§ Exercise goal:
The answer must consist of every line below that holds the word "none".
START Records shown
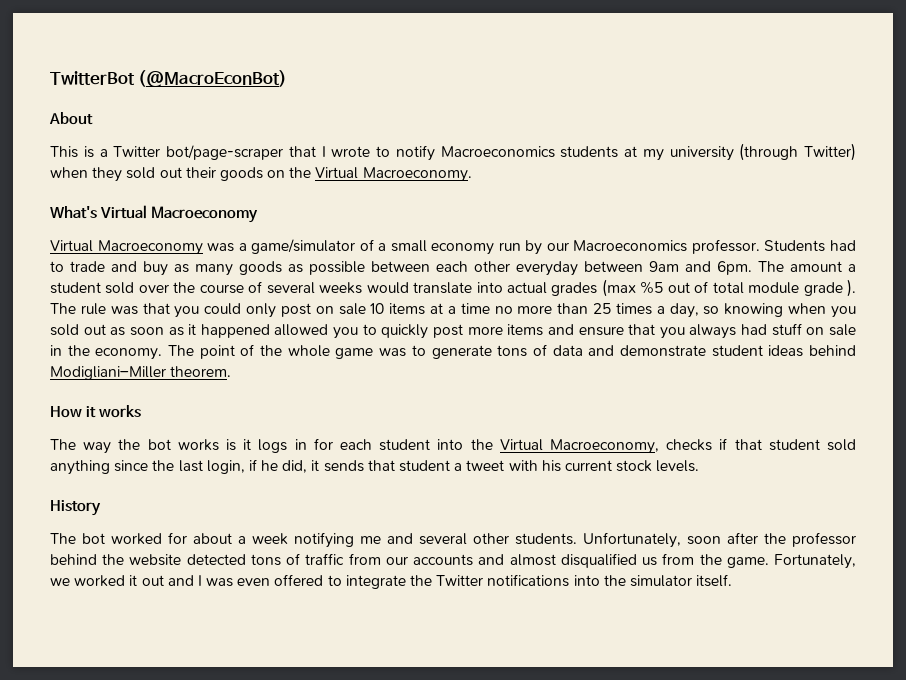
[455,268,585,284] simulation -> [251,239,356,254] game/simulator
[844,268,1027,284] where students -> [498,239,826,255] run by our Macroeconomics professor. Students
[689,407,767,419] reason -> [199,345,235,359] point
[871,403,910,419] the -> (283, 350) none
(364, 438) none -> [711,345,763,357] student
END Records shown
§ Task solution:
[871,403,910,419] the -> (283, 350) none
(364, 438) none -> [711,345,763,357] student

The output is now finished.